Fragmento proporcionado:
★ ★ ★ ★ ★ ★ ★

El le dice «yo seré vuestro estuche para favorecer vuestro méritos», pero lo que ocurrirá en un instante es que, verdaderamente, la espada de Laertes, que ha herido de muerte a Hamlet, pero que es asimismo la misma que va a tener en la mano para terminar su itinerario y matar, al mismo tiempo, a su adversario y al que es el último objeto de su misión, a saber, el rey al que debe hacer perecer inmediatamente después.
Esta referencia verbal, este juego de significante, ciertamente, no está ahí por azar. Está justificado hacerlo entrar en juego. No es, en efecto, un accidente en el texto. Una de las dimensiones en las que se presenta Hamlet, y su trama, es ésa, a través de todo el texto.
En Shakespeare —y esto, en sí, solo, merecería un desarrollo— , ustedes ven cómo, representando ahí un rol esencial, esos diversos personajes que uno llama ‘clowns’, uno llama los locos de la corte, que son , propiamente hablando, los que, teniendo la facultad de hablar francamente, pueden permitirse develar los motivos más escondidos, los rasgos de carácter que la cortesía prohibe abordar francamente. Es algo que no es simplemente cinismo y juego más o menos injurioso del discurso. Es esencialmente por la vía del equívoco, de la metáfora, del juego de palabras, de cierto uso del amaneramiento, de un hablar preciosista, de esas sustituciones de significantes sobre las que insisto aquí en cuanto a su función esencial. Ellos dan a todo el teatro de Shakespeare un estilo, un color, que es absolutamente carácterístico de ese estilo, y que crea, en él, esencialmente, la dimensión psicológica.

★ ★ ★ ★ ★ ★ ★

Material proporcionado:
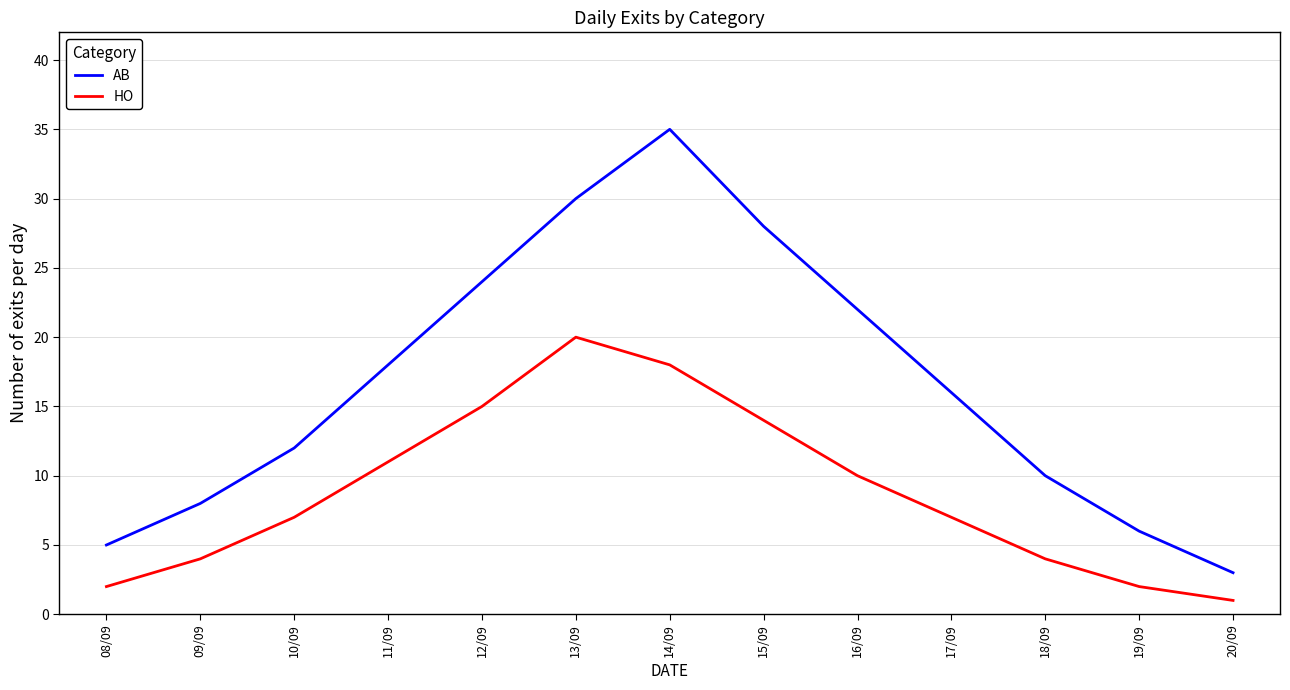

What is the difference between the highest and lowest values at 19/09?

4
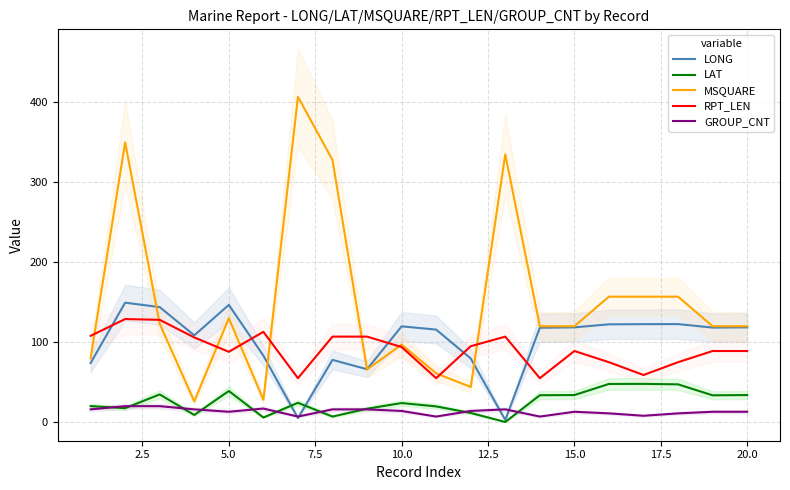

Is it true that LAT equals 14.5 at 20.0?

False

★ ★ ★ ★ ★ ★ ★

Actividad:
Según el fragmento sobre Hamlet, ¿qué crea esencialmente en el teatro de Shakespeare el estilo que le dan los locos de la corte?

Solución escrita:
Crea la dimensión psicológica.